Six members of the Short Term Rental Work Group resigned in protest in the wake of a tense discussion with the Select Board on Wednesday that Work Group member Jim Sulzer described as a "theatre of the absurd."

During the discussion, Select Board members Matt Fee and Malcolm MacNab pushed the Work Group on their finalized proposal for short-term rental (STR) regulations, which MacNab suggested "[do] not change anything we presently have."

Those comments struck Sulzer and other Work Group members as dismissive of the time and effort they put into crafting a consensus proposal.

"It took a lot of work to...come up with a meeting in the middle and a pretty reasonable meeting in the middle," Sulzer said, "but [the Select Board] didn't tell us the fine print. The fine print was that any regulations we came up with, they had to be the ones Malcolm MacNab and Matt Fee wanted."
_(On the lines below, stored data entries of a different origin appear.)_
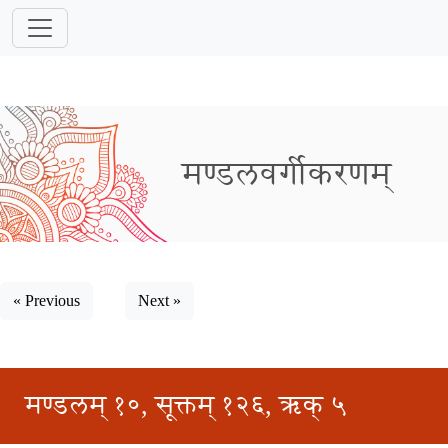
मण्डलवर्गीकरणम्
« Previous
Next »
मण्डलम् १०, सूक्तम् १२६, ऋक् ५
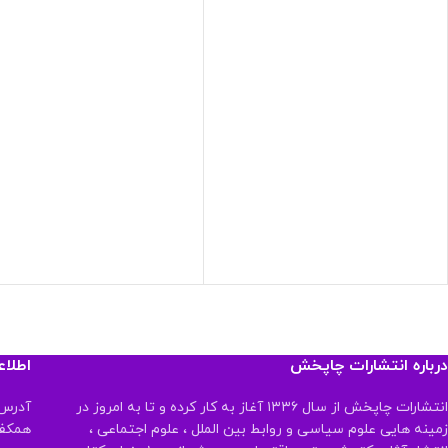
درباره انتشارات چاپخش
اطلا
انتشارات چاپخش از سال ۱۳۳۶ آغاز به کار کرده و تا به امروز در
آدرس:
زمینه هایی علوم سیاسی و روابط بین الملل ، علوم اجتماعی ،
همکف تلفن:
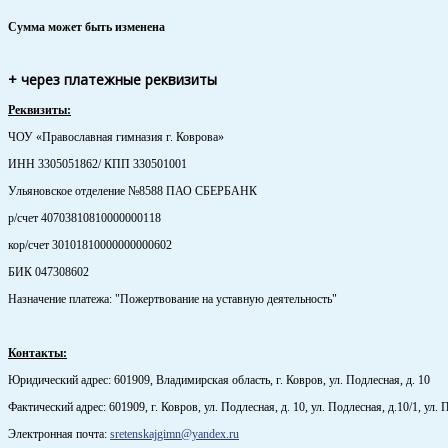
Сумма может быть изменена
+ через платежные реквизиты
Реквизиты:
ЧОУ «Православная гимназия г. Коврова»
ИНН 3305051862/ КПП 330501001
Ульяновское отделение №8588 ПАО СБЕРБАНК
р/счет 40703810810000000118
кор/счет 30101810000000000602
БИК 047308602
Назначение платежа: "Пожертвование на уставную деятельность"
Контакты:
Юридический адрес:
601909, Владимирская область, г. Ковров, ул. Подлесная, д. 10
Фактический адрес:
601909, г. Ковров, ул. Подлесная, д. 10, ул. Подлесная, д.10/1, ул. 
Электронная почта:
sretenskajgimn@yandex.ru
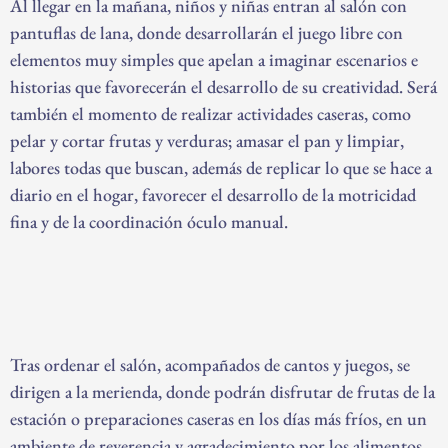
Al llegar en la mañana, niños y niñas entran al salón con
pantuflas de lana, donde desarrollarán el juego libre con
elementos muy simples que apelan a imaginar escenarios e
historias que favorecerán el desarrollo de su creatividad. Será
también el momento de realizar actividades caseras, como
pelar y cortar frutas y verduras; amasar el pan y limpiar,
labores todas que buscan, además de replicar lo que se hace a
diario en el hogar, favorecer el desarrollo de la motricidad
fina y de la coordinación óculo manual.
Tras ordenar el salón, acompañados de cantos y juegos, se
dirigen a la merienda, donde podrán disfrutar de frutas de la
estación o preparaciones caseras en los días más fríos, en un
ambiente de reverencia y agradecimiento por los alimentos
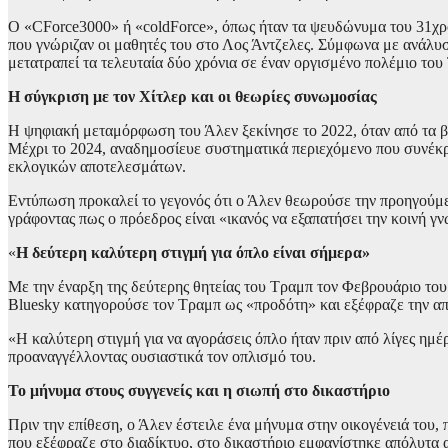
Ο «CForce3000» ή «coldForce», όπως ήταν τα ψευδώνυμα του 31χρ
που γνώριζαν οι μαθητές του στο Λος Άντζελες. Σύμφωνα με ανάλυσ
μετατραπεί τα τελευταία δύο χρόνια σε έναν οργισμένο πολέμιο του 
Η σύγκριση με τον Χίτλερ και οι θεωρίες συνωμοσίας
Η ψηφιακή μεταμόρφωση του Άλεν ξεκίνησε το 2022, όταν από τα βί
Μέχρι το 2024, αναδημοσίευε συστηματικά περιεχόμενο που συνέκρ
εκλογικών αποτελεσμάτων.
Εντύπωση προκαλεί το γεγονός ότι ο Άλεν θεωρούσε την προηγούμ
γράφοντας πως ο πρόεδρος είναι «ικανός να εξαπατήσει την κοινή γ
«
Η δεύτερη καλύτερη στιγμή για όπλο είναι σήμερα»
Με την έναρξη της δεύτερης θητείας του Τραμπ τον Φεβρουάριο του 
Bluesky κατηγορούσε τον Τραμπ ως «προδότη» και εξέφραζε την απο
«Η καλύτερη στιγμή για να αγοράσεις όπλο ήταν πριν από λίγες ημ
προαναγγέλλοντας ουσιαστικά τον οπλισμό του.
Το μήνυμα στους συγγενείς και η σιωπή στο δικαστήριο
Πριν την επίθεση, ο Άλεν έστειλε ένα μήνυμα στην οικογένειά του,
που εξέφραζε στο διαδίκτυο, στο δικαστήριο εμφανίστηκε απόλυτα 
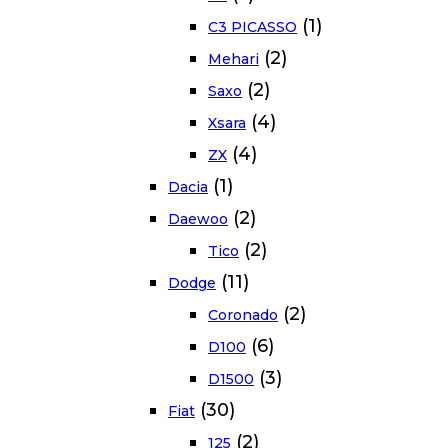
(1)
C3 PICASSO
(2)
Mehari
(2)
Saxo
(4)
Xsara
(4)
ZX
(1)
Dacia
(2)
Daewoo
(2)
Tico
(11)
Dodge
(2)
Coronado
(6)
D100
(3)
D1500
(30)
Fiat
(2)
125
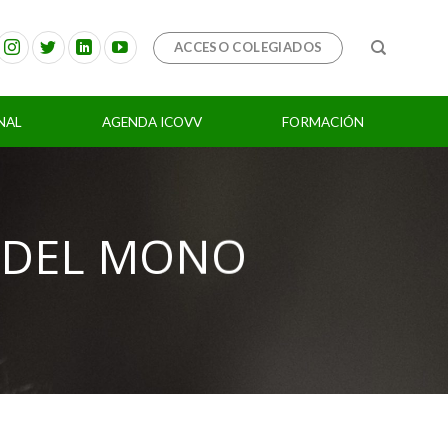
ACCESO COLEGIADOS
NAL
AGENDA ICOVV
FORMACIÓN
 DEL MONO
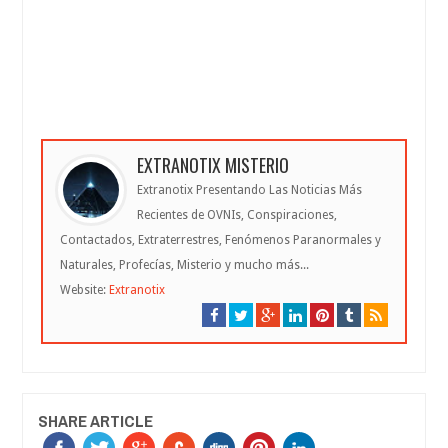
EXTRANOTIX MISTERIO
Extranotix Presentando Las Noticias Más
Recientes de OVNIs, Conspiraciones,
Contactados, Extraterrestres, Fenómenos Paranormales y
Naturales, Profecías, Misterio y mucho más...
Website:
Extranotix
SHARE ARTICLE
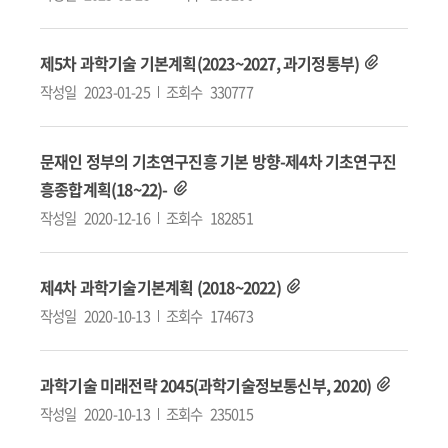
제5차 과학기술 기본계획(2023~2027, 과기정통부)
작성일
2023-01-25
조회수
330777
문재인 정부의 기초연구진흥 기본 방향-제4차 기초연구진
흥종합계획(18~22)-
작성일
2020-12-16
조회수
182851
제4차 과학기술기본계획 (2018~2022)
작성일
2020-10-13
조회수
174673
과학기술 미래전략 2045(과학기술정보통신부, 2020)
작성일
2020-10-13
조회수
235015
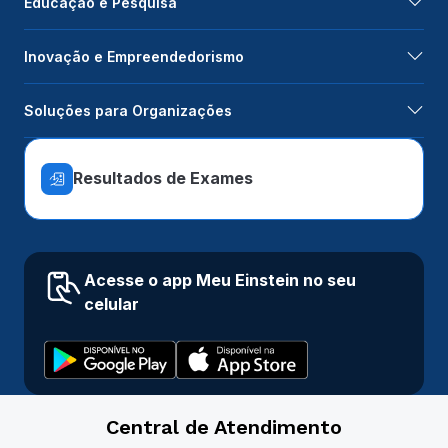
Educação e Pesquisa
Inovação e Empreendedorismo
Soluções para Organizações
Resultados de Exames
Acesse o app Meu Einstein no seu
celular
Central de Atendimento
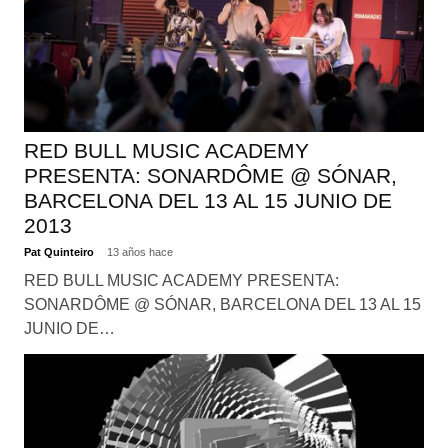
RED BULL MUSIC ACADEMY
PRESENTA: SONARDÔME @ SÓNAR,
BARCELONA DEL 13 AL 15 JUNIO DE
2013
Pat Quinteiro
13 años hace
RED BULL MUSIC ACADEMY PRESENTA:
SONARDÔME @ SÓNAR, BARCELONA DEL 13 AL 15
JUNIO DE…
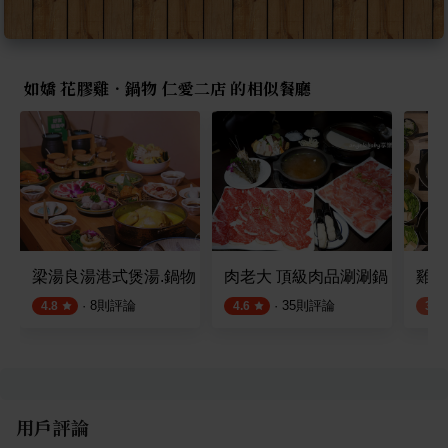
如嬌 花膠雞．鍋物 仁愛二店 的相似餐廳
梁湯良湯港式煲湯.鍋物
肉老大 頂級肉品涮涮鍋 敦南創
雞湯
·
8
則評論
·
35
則評論
4.8
4.6
3.8
用戶評論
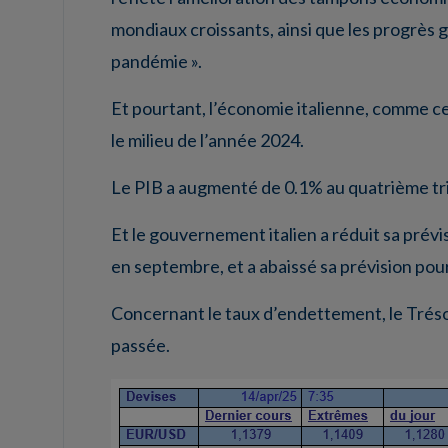
mondiaux croissants, ainsi que les progrès g
pandémie ».
Et pourtant, l’économie italienne, comme c
le milieu de l’année 2024.
Le PIB a augmenté de 0.1% au quatrième tri
Et le gouvernement italien a réduit sa prévi
en septembre, et a abaissé sa prévision po
Concernant le taux d’endettement, le Tréso
passée.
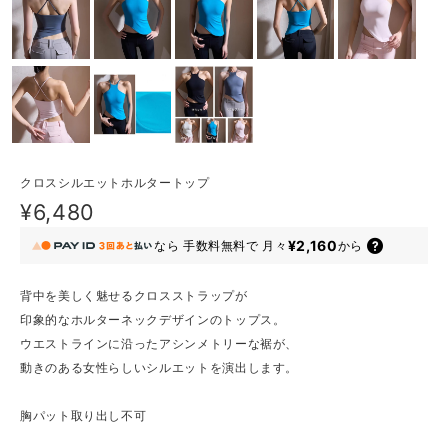
クロスシルエットホルタートップ
¥6,480
¥2,160
なら
手数料無料で
月々
から
背中を美しく魅せるクロスストラップが
印象的なホルターネックデザインのトップス。
ウエストラインに沿ったアシンメトリーな裾が、
動きのある女性らしいシルエットを演出します。
胸パット取り出し不可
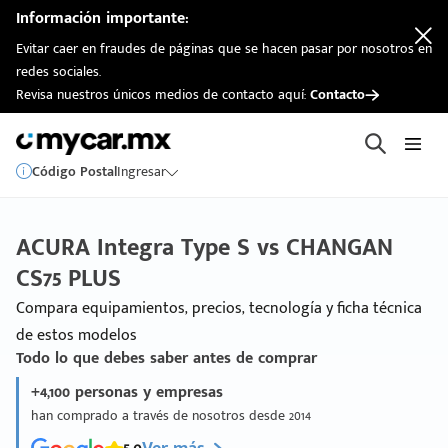
Información importante:
Evitar caer en fraudes de páginas que se hacen pasar por nosotros en
redes sociales.
Revisa nuestros únicos medios de contacto aquí:
Contacto
Código Postal
Ingresar
ACURA Integra Type S vs CHANGAN
CS75 PLUS
Compara equipamientos, precios, tecnología y ficha técnica
de estos modelos
Todo lo que debes saber antes de comprar
+4,100 personas y empresas
han comprado a través de nosotros desde 2014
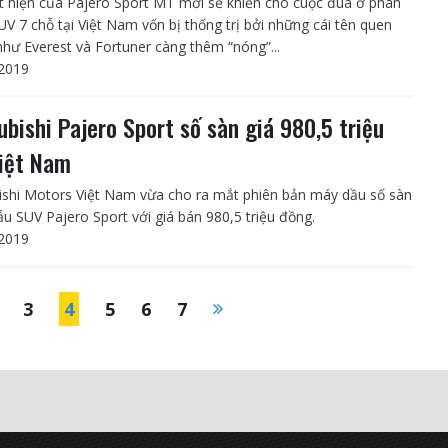
t hiện của Pajero Sport MT mới sẽ khiến cho cuộc đua ở phân
UV 7 chỗ tại Việt Nam vốn bị thống trị bởi những cái tên quen
như Everest và Fortuner càng thêm “nóng”...
2019
ubishi Pajero Sport số sàn giá 980,5 triệu
Việt Nam
ishi Motors Việt Nam vừa cho ra mắt phiên bản máy dầu số sàn
u SUV Pajero Sport với giá bán 980,5 triệu đồng.
2019
3
4
5
6
7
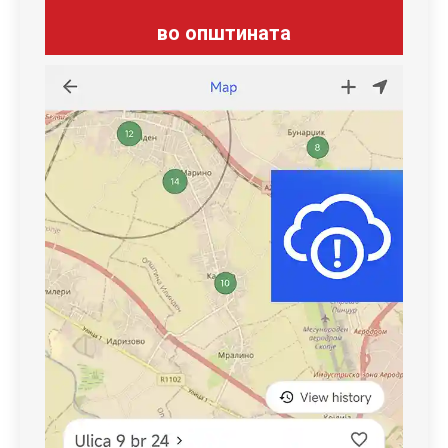
во општината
The regulations would limit STR operators to renting a single property, block corporate ownership unless every shareholder or partner is a “natural person,” and block STRs in units deed restricted for affordable or attainable housing, among other restrictions.

Sulzer submitted his resignation letter Thursday evening after initially suggesting he would wait to officially resign until the Work Group could hold a meeting.

"We were welcomed by uninformed ignorance from the Select Board," Work Group member and Planning Board Vice Chair Dave Iverson, who resigned Thursday afternoon with a formal letter to Select Board chair Dawn Hill Holdgate. "The response from the Select Board was disrespectful and unproductive."

Sulzer and Iverson have been joined in their resignations by Kathy Baird, Peter Schaeffer, John Kitchener, and Karen Zagayko, meaning that aside from Select Board member Tom Dixon, the only members of the Work Group that have not yet resigned are ACK•Now Executive Director Julia Lindner and Advisory Committee of Non-Voting Taxpayers Vice Chair Peter Khan, both of whom dissented from the final proposal.

“What I expected from the Select Board was an open and frank dialogue about our bylaw package with the going-in assumption that we had worked very hard to come up with the best consensus-based approach that could pass at town meeting and also stand the scrutiny in the eye of the law; that we had not made decisions frivolously or without sacrifice,” Baird, who represented Nantucket Together on the Work Group, said in her resignation letter. “I expected to be asked questions about our overall approach, the data presented to us, specifics, and rationale for each proposed policy. I did not expect to be dismissed, denigrated, and attacked without the ability to respond.”

MacNab and Fee harshly criticized several provisions of the Work Group's proposal at Wednesday's Select Board meeting, including the exemptions for pre-existing STRs, the enforcement strategies, and the codification of STRs by right across the island, at times drawing from letters submitted by Lindner and Kahn.

“We’ve been saying all along that the constitution of the [the] group was biased and the proposal presented to the Select Board is clearly biased,” Lindner said in response to the news of the resignations. “Like [MacNab] said last night, this proposal would do nothing to change the status quo. We’ve demonstrated our willingness to help develop a solution and we hope to be able to continue to do so.”

Sulzer and Iverson both felt the response from the Select Board failed to acknowledge the 10 months of effort put in to reach a consensus that garnered the support of seven of the Work Group's nine members, with Iverson saying the Select Board displayed "a level of disrespect to the Work Group that is just absurd."

"I will stand behind the Work Group," Iverson added. "We were asked to bring forward a consensus article, and that is what we did."

Iverson was particularly upset by an episode late in the meeting in which MacNab suggested the Work Group might meet just for fun.

"I don't want to go 'yeah, go meet some more, have a good time,’" MacNab said in response to a question about the future role of the Work Group.

"This hasn't been a lot of fun, Malcolm [MacNab]. You make it sound like we've just been sitting around drinking root beer," Schaeffer replied. "I just felt that your comment was just rude."

MacNab apologized for his statement.

Even without the criticism from the Select Board, Work Group members may have chosen to resign.

"We would want to disband the [Work Group] now anyway because we want to be able to advocate for [the regulations] without being bound by open meeting law," Sulzer said.

Initially, Sulzer and Iverson suggested the Work Group would have a meeting next week to discuss resignations and draft a formal statement to the Select Board, but with almost every member having now resigned, that seems unlikely.

This change may have been in part because it wasn't immediately clear if the Work Group would be able to meet, at least not with the facilitator the Town paid to run their meetings previously. During Wednesday's Select Board meeting, Select Board Vice Chair Brooke Mohr said that “there's no funding for further meetings."